Toxoplasma DNA was detected in one of two children clinically diagnosed with ocular infection. The first child was both PCR and seropositive at 4 months of age. The second child was both PCR and seronegative at 8 years of age. This indicated that our PCR assay may be used to confirm ocular toxoplasmosis and to differentiate it from other ocular diseases. Our results are in agreement with previously published reports [64].

The emergence of human immunodeficiency virus HIV in Libya has increased the need for more sensitive and reliable diagnostic methods to diagnose opportunistic infections like toxoplasmosis. Latent T. gondii infection in 30–50 % of HIV patients have a high risk of progressing to toxoplasmic encephalitis [65, 66]. In our study, the T.gondii DNA was detected in (60 %) of the seropositive toxoplasmosis HIV/AIDS patients with CD4 count less than 100 cells/μl. Moreover, the average CD8 count was significantly higher for patients who had negative PCR result (data not shown). Serological tests are limited with delayed or impaired production of antibodies in immunocompromised patients. Hence, PCR approaches are superior for diagnosing such cases.

Conclusion

Diagnosis of T. gondii infection in Libya is based on serological detection of specific anti- Toxoplasma immunoglobulin, which has varied sensitivity and specificity, may fail to detect infection especially in immunocompromised patients. For the first time in Libya, we established and optimized semi-nested PCR of SAG2 gene, which is a reliable diagnostic technique with adequate sensitivity and specificity when used to detect T. gondii DNA in different clinical settings. The developed PCR method was able to detect as little as 12 ng/μL of T. gondii DNA and was useful to diagnose the disease in women who have had spontaneous abortions, HIV-positive patients, patients with leukemia and lymphoma, and infants with ocular infection.

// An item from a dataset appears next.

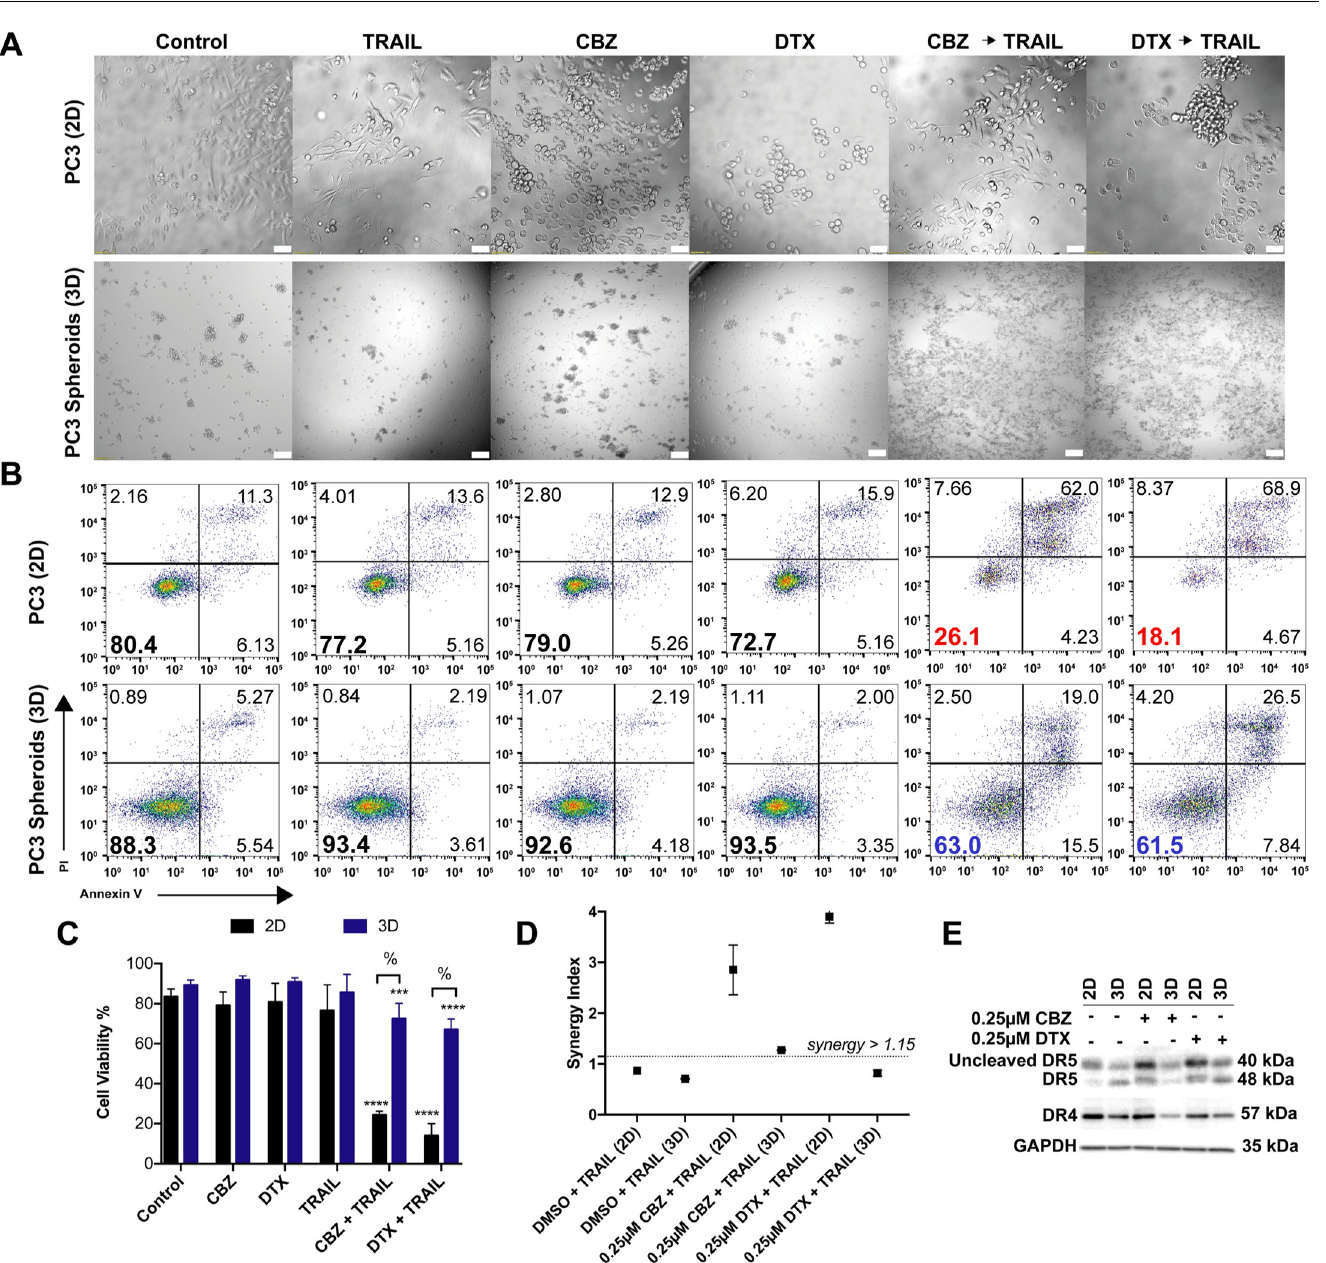
Fig 6. PC3 spheroids show a lower expression of death receptors and are more resistant to taxane plus TRAIL combination therapy. A . Brightfield images of PC3 cells cultured as 2D monolayer and 3D spheroids after 24 hr treatment exposure with DMSO, TRAIL, CBZ, DTX, CBZ + TRAIL, DTX + TRAIL. Scale bar = 50 μ m (top row) and 100 μ m (bottom row). B . Representative flow cytometry plots of 2D and 3D PC3 cells indicating apoptosis based on treatment conditions. C . Annexin-V/ PI assay results quantifying viability of 2D and 3D PC3 cells under different treatment conditions (n = 6). D . Graph displaying synergistic anti-tumor effect of combined taxane and TRAIL in PC3 cells by Jin’s formula (n = 3). E . Western blot of death receptor expression in 2D and 3D PC3 cells treated with DMSO, CBZ or DTX. The values represent the mean ± SD. ��� p < 0.001, ���� p � 0.0001, significantly different from control, % p < 0.0001, significantly different 2D vs 3D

Ethics approval and consent to participate

All aspects of the study were revised and approved by the ethics committee of the Libyan National Centre for Disease and Control. Informed written consent was obtained from all participants or their parents/guardians.

Consent for publication

Not applicable.

Availability of data and materials

All the data is contained within the manuscript.